Belerofonte montado no cavalo alado derrota a Quimera com um só golpe e após sua grande vitória, vence todos os outros desafios, aniquilando todos os outros inimigos enviados por Ióbates, assim como a Quimera que devastava o pais onde vivia. Após matar todos seus inimigos Belerofonte voltou para se vingar da esposa do rei Preto.
Tomado pela vontade de poder depois de vencer tudo a sua frente Belerofonte não se viu satisfeito, e almejou mais, acreditou que era um deus, que seu lugar era no Olimpo. Em sua escalada ao monte mais alta, Zeus se irritou e atacou o herói com um raio, de forma que Belerofonte cai na terra novamente, sem seu cavalo alado.
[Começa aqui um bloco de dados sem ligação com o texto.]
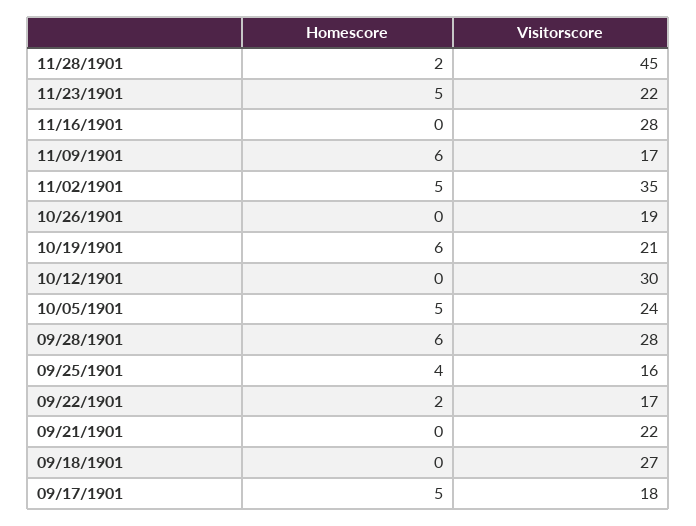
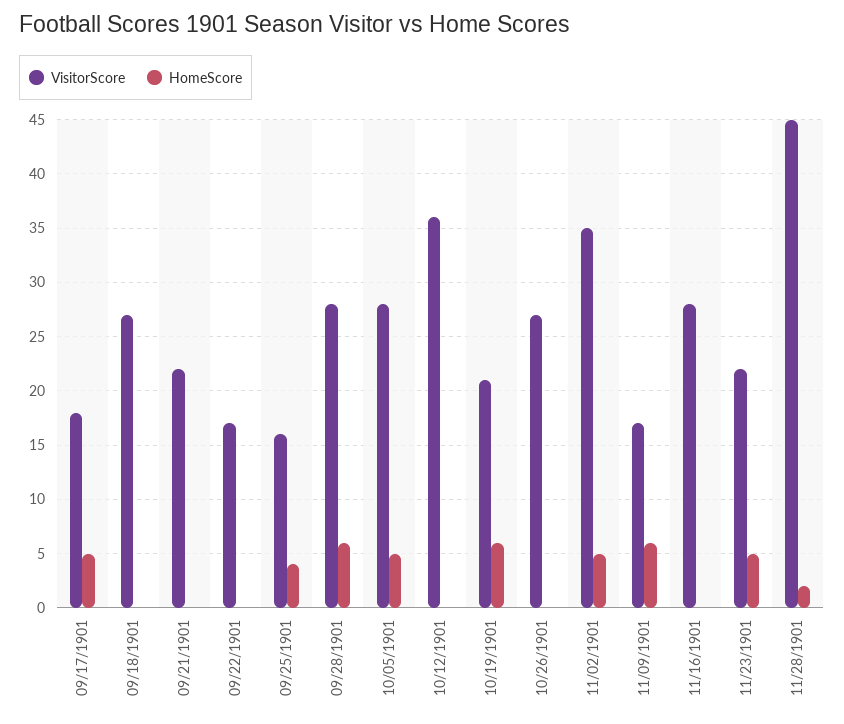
  {
    "Homescore": {
      "11/28/1901": 2,
      "11/23/1901": 5,
      "11/16/1901": 0,
      "11/09/1901": 6,
      "11/02/1901": 5,
      "10/26/1901": 0,
      "10/19/1901": 6,
      "10/12/1901": 0,
      "10/05/1901": 5,
      "09/28/1901": 6,
      "09/25/1901": 4,
-     "09/22/1901": 2,
+     "09/22/1901": 0,
      "09/21/1901": 0,
      "09/18/1901": 0,
      "09/17/1901": 5
    },
    "Visitorscore": {
      "11/28/1901": 45,
      "11/23/1901": 22,
      "11/16/1901": 28,
      "11/09/1901": 17,
      "11/02/1901": 35,
-     "10/26/1901": 19,
+     "10/26/1901": 27,
      "10/19/1901": 21,
-     "10/12/1901": 30,
+     "10/12/1901": 36,
-     "10/05/1901": 24,
+     "10/05/1901": 28,
      "09/28/1901": 28,
      "09/25/1901": 16,
      "09/22/1901": 17,
      "09/21/1901": 22,
      "09/18/1901": 27,
      "09/17/1901": 18
    }
  }

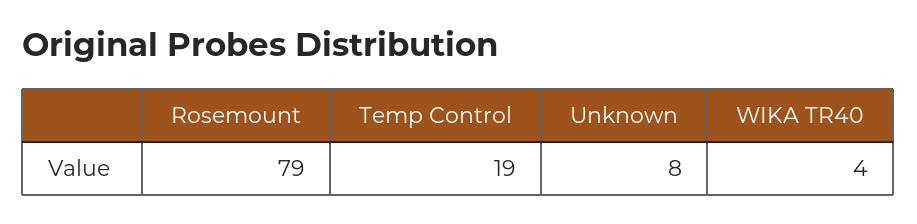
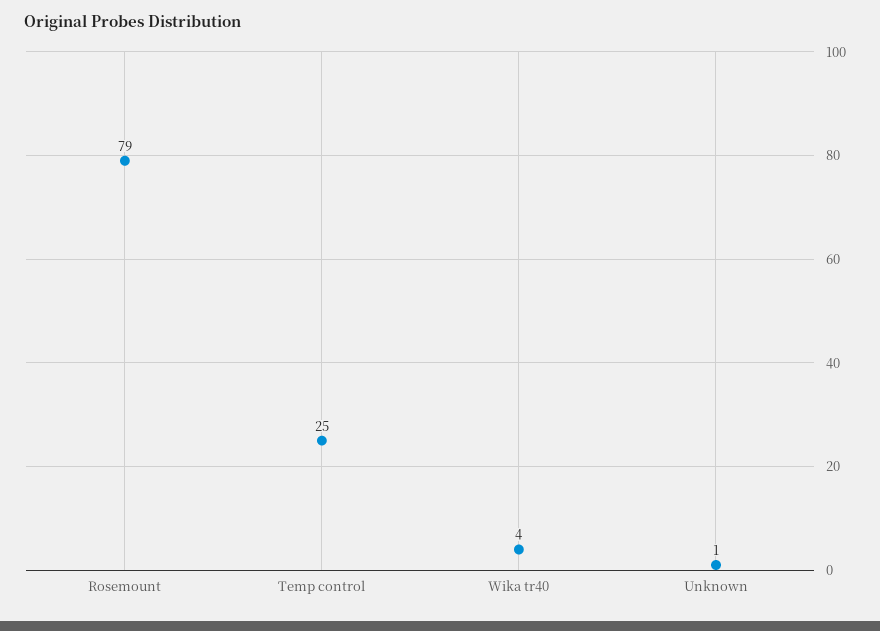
  {
    "Rosemount": 79,
-   "Temp Control": 19,
+   "Temp Control": 25,
-   "Unknown": 8,
+   "Unknown": 1,
    "WIKA TR40": 4
  }

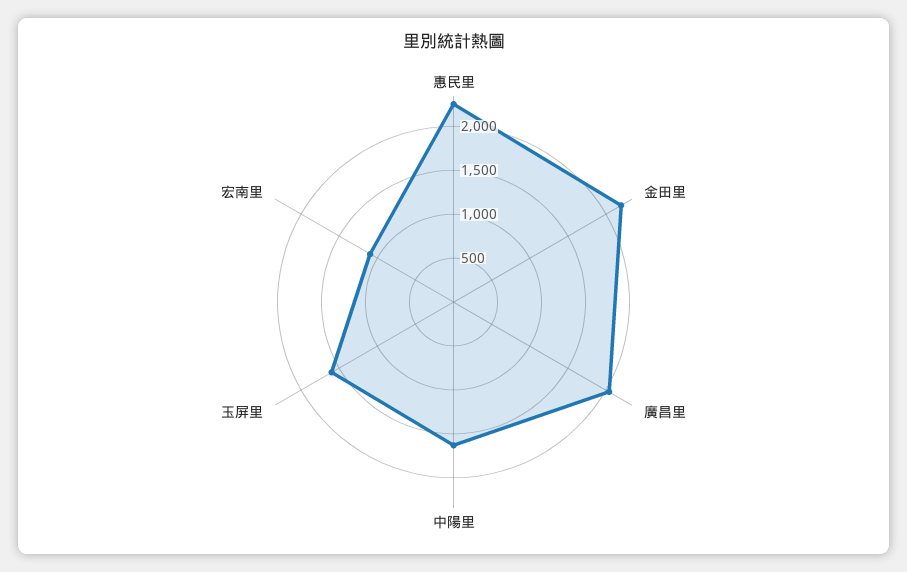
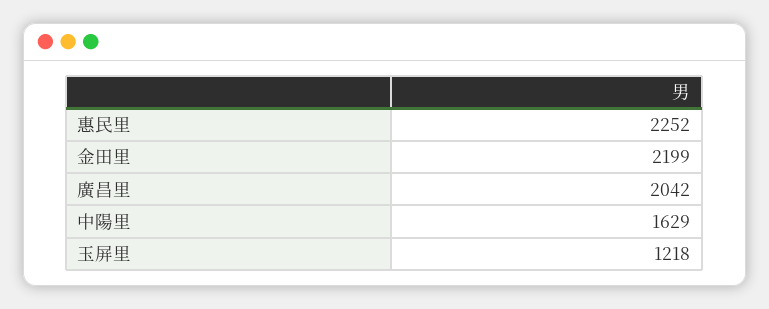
  {
    "惠民里": 2252,
    "金田里": 2199,
    "廣昌里": 2042,
    "中陽里": 1629,
-   "玉屏里": 1600,
+   "玉屏里": 1218
-   "宏南里": 1100
  }

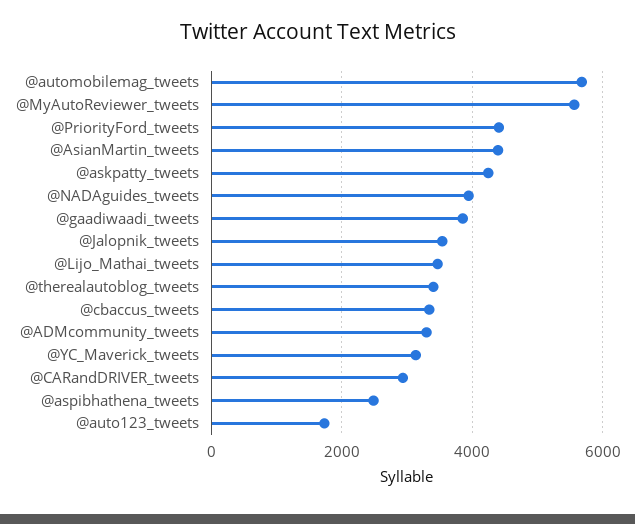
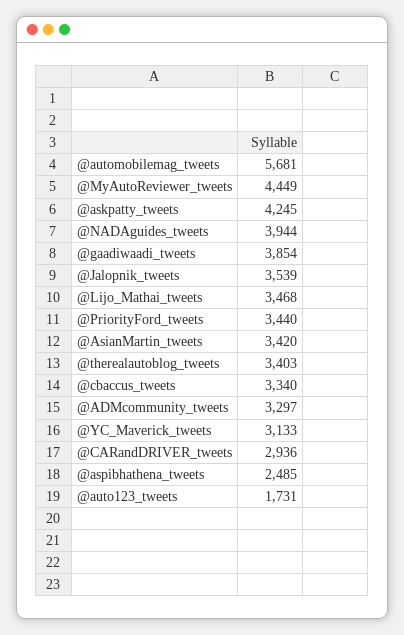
  {
    "@automobilemag_tweets": 5681,
-   "@MyAutoReviewer_tweets": 5600,
+   "@MyAutoReviewer_tweets": 4449,
-   "@PriorityFord_tweets": 4400,
+   "@PriorityFord_tweets": 3440,
-   "@AsianMartin_tweets": 4400,
+   "@AsianMartin_tweets": 3420,
    "@askpatty_tweets": 4245,
    "@NADAguides_tweets": 3944,
    "@gaadiwaadi_tweets": 3854,
    "@Jalopnik_tweets": 3539,
    "@Lijo_Mathai_tweets": 3468,
    "@therealautoblog_tweets": 3403,
    "@cbaccus_tweets": 3340,
    "@ADMcommunity_tweets": 3297,
    "@YC_Maverick_tweets": 3133,
    "@CARandDRIVER_tweets": 2936,
    "@aspibhathena_tweets": 2485,
    "@auto123_tweets": 1731
  }

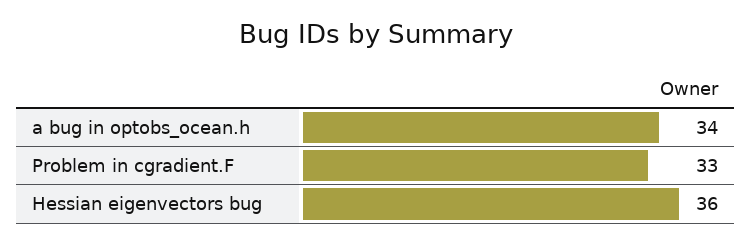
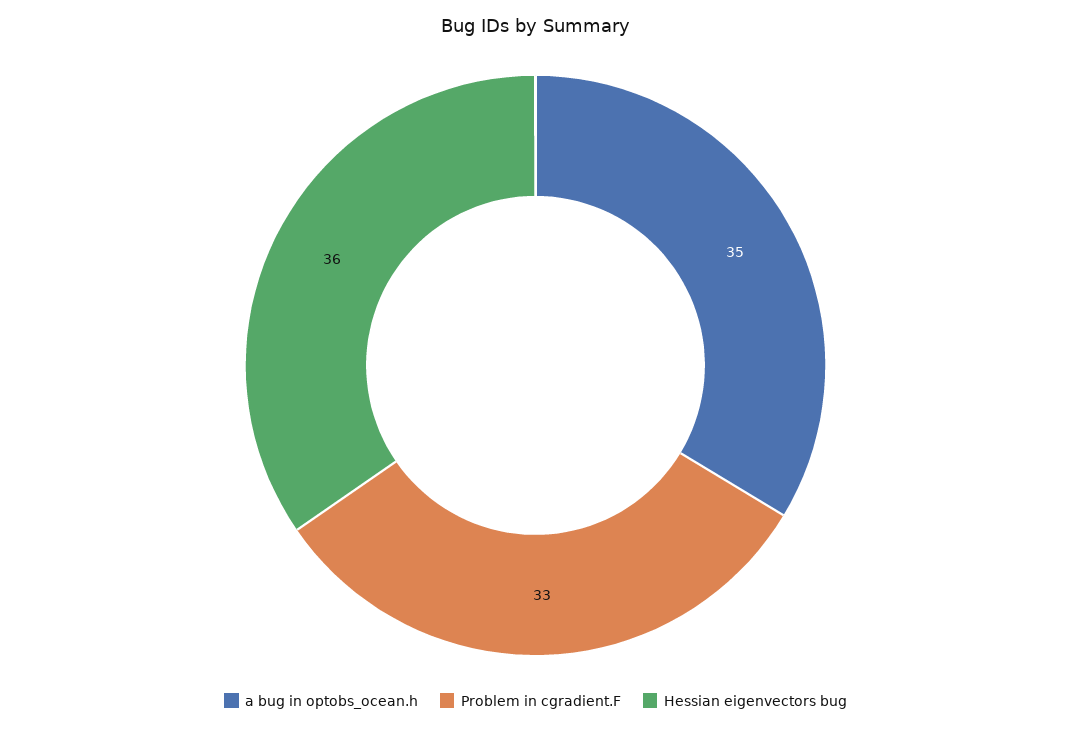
  {
-   "a bug in optobs_ocean.h": 34,
+   "a bug in optobs_ocean.h": 35,
    "Problem in cgradient.F": 33,
    "Hessian eigenvectors bug": 36
  }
Quando não prestamos atenção aos sinais das profundezas de nosso ser, somos tomados por essas forças representadas pela autonomia dos nossos complexos, Belerofonte talvez seja o maior exemplo da sombra representada neste mito por essa vontade de poder.
A grande catarse representada pelo raio de Zeus oferece ao nosso herói uma nova consciência, percebendo que um monte menor pode ser escalado.
Em nossa conclusão podemos perceber uma característica inflação do ego neste desejo inesgotável de poder ao acreditar que era um deus, começando por sua vitória contra a Quimera, não se tornou ele própria uma Quimera ou um monstro centauriano devastando tudo que fosse em sua direção.
Quantas pessoas não encontramos em nosso dia a dia achando que é um deus invencível, onde o presente dos deuses, o pegasus é o cargo que lhe foi dado ? Nosso herói se esquece de sua condição humana, e quantos de nós não nos encontramos varias destas figuras em nosso dia a dia, ou mesmo nós mesmos ao agirmos de formas que não reconhecemos ao final de um dia de trabalho.
Reconhecer quem somos, reconhecer quais nossas sombras é sempre o primeiro passo em direção ao processo de individuação de cada um de nós.
Daniel Gomes
Analista junguiano
dgterapia@gmail.com
referencias:
Brandão, J. d. (2009). Mitologia Grega V. III. Petrópolis: Vozes.
Brandão, J. d. (2009). Mitologia Grega V.I. Petrópolis: Vozes.
Brandão, J. d. (2009). Mitologia Grega V.II. Petrópolis: Vozes.
Campbell, J. (1995). O herói de mil faces. São Paulo: CULTRIX/ PENSAMENTO.
Hall, C. S., & Nordby, V. J. (2005). Introdução à Psicologia Junguiana. São Paulo: Cultrix.
Jung, C. G. (2011). Aion – Estudo sobre o simbolismo do si-mesmo. Petrópolis: Vozes.
Jung, C. G. (2011). O Eu e o inconsciente . Petrópolis: Vozes.
Jung, C. G. (2011). Os arquetipos e o inconsciente coletivo. Petrópolis: Vozes.